Aujourd'hui, dans les Chambres spécialisées du Kosovo (DHSK), le procès commencera contre l'ancien membre de l'UCK, Peter Shala, sur lequel les accusations pèsent en vertu des crimes de guerre. L'audience a été avertie qu'elle commencera à 9h30, mais le retard de 45 minutes Shala est accusé sur la base de la responsabilité pénale individuelle [...]
Aujourd'hui, dans les Chambres spécialisées du Kosovo (DHSK), le procès commencera contre l'ancien membre de l'UCK, Peter Shala, sur lequel les accusations pèsent en vertu des crimes de guerre.

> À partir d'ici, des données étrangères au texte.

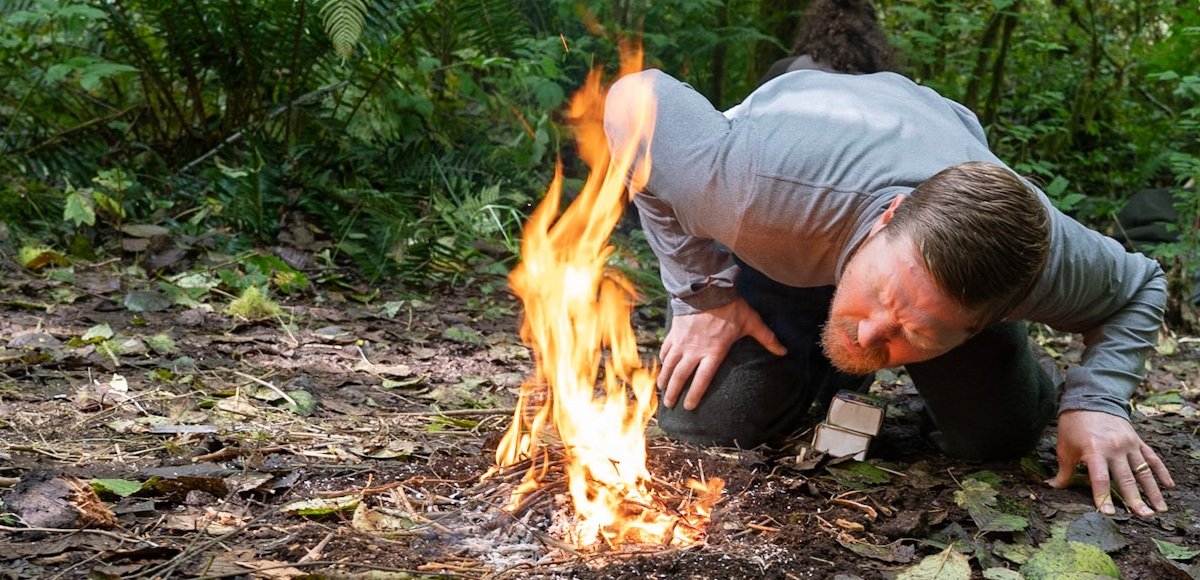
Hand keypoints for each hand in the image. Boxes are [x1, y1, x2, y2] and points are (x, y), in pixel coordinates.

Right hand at [659, 298, 786, 410]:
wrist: (707, 287)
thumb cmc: (731, 306)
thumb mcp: (751, 322)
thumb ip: (767, 339)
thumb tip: (784, 351)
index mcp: (713, 351)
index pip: (702, 379)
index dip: (694, 395)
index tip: (689, 407)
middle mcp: (694, 350)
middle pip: (680, 376)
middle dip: (674, 393)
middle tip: (670, 405)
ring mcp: (682, 341)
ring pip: (669, 365)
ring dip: (664, 379)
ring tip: (662, 390)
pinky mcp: (675, 332)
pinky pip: (666, 349)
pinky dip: (663, 360)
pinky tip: (662, 366)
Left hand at [1048, 409, 1174, 516]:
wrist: (1090, 399)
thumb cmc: (1074, 426)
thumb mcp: (1065, 448)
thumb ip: (1064, 471)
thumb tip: (1053, 488)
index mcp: (1095, 451)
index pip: (1100, 479)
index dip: (1103, 497)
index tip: (1109, 513)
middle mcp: (1115, 449)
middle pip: (1126, 478)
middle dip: (1135, 499)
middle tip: (1144, 516)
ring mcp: (1129, 445)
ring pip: (1143, 471)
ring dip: (1153, 491)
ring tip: (1159, 509)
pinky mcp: (1137, 441)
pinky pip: (1152, 458)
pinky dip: (1161, 471)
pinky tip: (1168, 486)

L'audience a été prévenue qu'elle débutera à 9 h 30, mais sera diffusée de 45 minutes en retard.
Shala est accusé sur la base de la responsabilité pénale individuelle pour quatre chefs de crimes de guerre : détention arbitraire, traitements cruels, torture et meurtres illégaux. Les crimes auraient eu lieu entre le 17 mai 1999 et le 5 juin 1999, contre des personnes détenues à l'usine de métal de Kukes, en Albanie, qui auraient été exploitées par l'Armée de libération du Kosovo (UÇK).
Le 21 février, le juge en chef ouvrira le procès, demandera à l'accusé de lire les chefs d'accusation, de l'informer des droits et obligations et de lui demander s'il a compris Aktakuza et s'il veut confirmer son plaidoyer antérieur comme innocent. Plus tard, le Bureau du Procureur spécialisé, le protecteur des victimes et la défense auront deux heures pour faire leurs déclarations liminaires, respectivement. La défense a révélé qu'après sa déclaration liminaire, M. Shala veut faire une brève déclaration sans serment, d'une durée d'environ cinq minutes.

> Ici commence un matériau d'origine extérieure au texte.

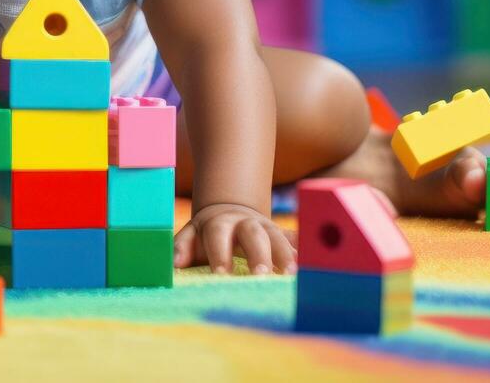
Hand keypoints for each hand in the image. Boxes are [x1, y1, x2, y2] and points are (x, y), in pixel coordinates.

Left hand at [173, 202, 295, 274]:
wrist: (232, 213)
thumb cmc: (207, 234)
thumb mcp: (191, 235)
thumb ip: (182, 247)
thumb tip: (175, 262)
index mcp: (220, 223)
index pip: (218, 236)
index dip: (220, 254)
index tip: (223, 275)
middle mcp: (246, 223)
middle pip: (253, 235)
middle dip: (258, 254)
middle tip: (261, 275)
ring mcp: (267, 227)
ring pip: (278, 237)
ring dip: (286, 254)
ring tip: (293, 274)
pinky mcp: (284, 236)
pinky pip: (297, 240)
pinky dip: (306, 248)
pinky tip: (315, 260)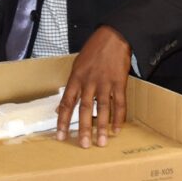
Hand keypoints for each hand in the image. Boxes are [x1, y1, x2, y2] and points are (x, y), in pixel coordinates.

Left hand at [56, 26, 130, 148]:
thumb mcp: (77, 65)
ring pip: (103, 108)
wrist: (113, 36)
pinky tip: (118, 128)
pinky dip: (119, 116)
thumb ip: (71, 86)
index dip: (63, 121)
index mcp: (76, 78)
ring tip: (102, 142)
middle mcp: (90, 82)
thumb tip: (61, 106)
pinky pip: (120, 102)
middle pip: (85, 109)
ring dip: (103, 126)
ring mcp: (106, 82)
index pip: (67, 103)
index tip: (61, 136)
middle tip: (84, 145)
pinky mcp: (120, 82)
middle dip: (84, 128)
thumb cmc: (94, 50)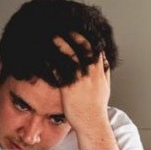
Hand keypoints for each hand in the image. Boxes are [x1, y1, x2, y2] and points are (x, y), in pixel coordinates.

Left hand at [53, 33, 115, 149]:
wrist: (92, 124)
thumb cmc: (96, 109)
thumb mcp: (105, 88)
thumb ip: (105, 73)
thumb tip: (105, 61)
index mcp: (99, 72)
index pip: (95, 48)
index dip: (86, 36)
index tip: (79, 28)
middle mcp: (91, 74)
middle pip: (83, 47)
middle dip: (73, 34)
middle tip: (63, 26)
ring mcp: (80, 80)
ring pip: (71, 55)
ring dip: (60, 43)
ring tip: (52, 35)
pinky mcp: (69, 89)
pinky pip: (59, 70)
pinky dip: (52, 61)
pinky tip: (45, 55)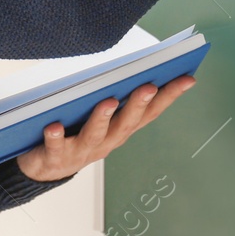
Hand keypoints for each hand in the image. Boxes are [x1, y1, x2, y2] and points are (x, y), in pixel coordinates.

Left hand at [14, 75, 196, 181]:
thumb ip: (115, 95)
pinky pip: (56, 146)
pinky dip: (56, 137)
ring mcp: (82, 151)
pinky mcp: (56, 157)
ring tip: (108, 102)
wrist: (46, 167)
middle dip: (138, 104)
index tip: (188, 78)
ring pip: (95, 134)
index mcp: (121, 129)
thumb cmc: (77, 132)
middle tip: (149, 86)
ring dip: (102, 118)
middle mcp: (107, 142)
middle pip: (126, 123)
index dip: (170, 96)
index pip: (150, 112)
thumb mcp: (101, 115)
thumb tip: (133, 67)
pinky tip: (54, 125)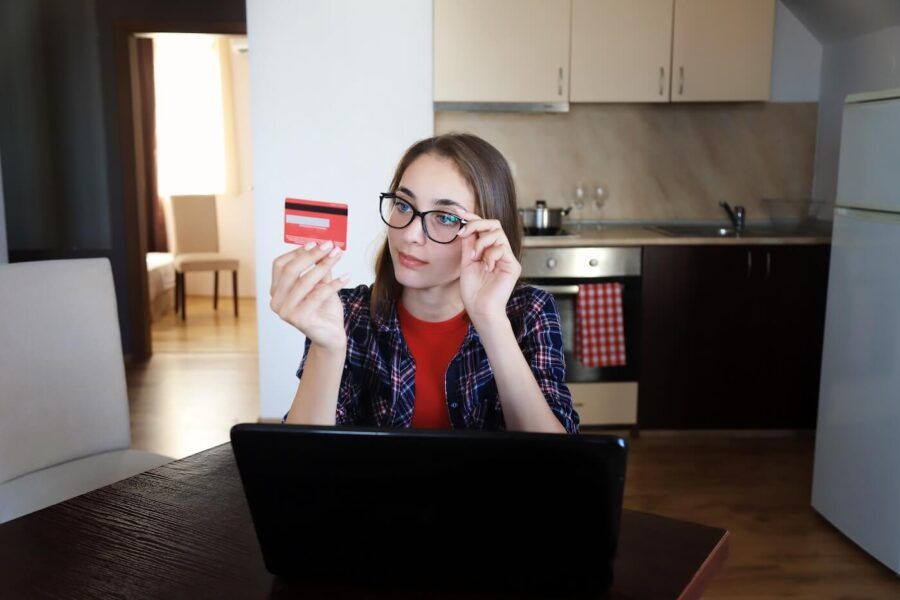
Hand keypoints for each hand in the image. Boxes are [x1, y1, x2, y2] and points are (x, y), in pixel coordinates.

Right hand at [269, 241, 348, 351]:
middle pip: (290, 271)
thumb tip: (324, 246)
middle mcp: (277, 301)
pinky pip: (318, 295)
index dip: (297, 252)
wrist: (330, 336)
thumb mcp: (320, 284)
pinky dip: (334, 284)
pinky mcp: (300, 319)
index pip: (280, 265)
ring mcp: (286, 312)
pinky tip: (346, 277)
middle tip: (329, 246)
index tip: (315, 242)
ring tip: (338, 256)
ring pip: (304, 282)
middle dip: (311, 255)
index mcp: (276, 291)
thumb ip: (319, 268)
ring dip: (324, 266)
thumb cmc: (323, 310)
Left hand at [457, 210, 520, 325]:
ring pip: (498, 233)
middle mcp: (500, 252)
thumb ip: (469, 245)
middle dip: (477, 225)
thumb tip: (466, 226)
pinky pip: (502, 248)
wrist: (480, 310)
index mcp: (488, 250)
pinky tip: (486, 267)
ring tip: (476, 256)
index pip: (484, 228)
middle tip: (465, 233)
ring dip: (482, 241)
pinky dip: (490, 254)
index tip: (458, 212)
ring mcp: (507, 258)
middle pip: (494, 224)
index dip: (472, 217)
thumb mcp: (466, 263)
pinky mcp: (513, 265)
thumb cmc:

Jusqu'à présent, huit personnes ont été admises à participer au processus en tant que victimes, et le processus de présentation des demandes de participation en tant que victimes est toujours ouvert. Les personnes qui peuvent prouver qu'elles ont subi des dommages physiques, mentaux ou matériels à la suite d'un crime présumé dans l'acte de correction confirmé peuvent toujours demander à participer au processus. Il peut s'agir à la fois de ceux qui ont subi des dommages directs et de ceux qui ont subi des dommages indirects, par exemple en raison d'un contact étroit avec une victime directe qui aurait été tuée ou blessée”, rapport des Chambres spécialisées du Kosovo (DHSK).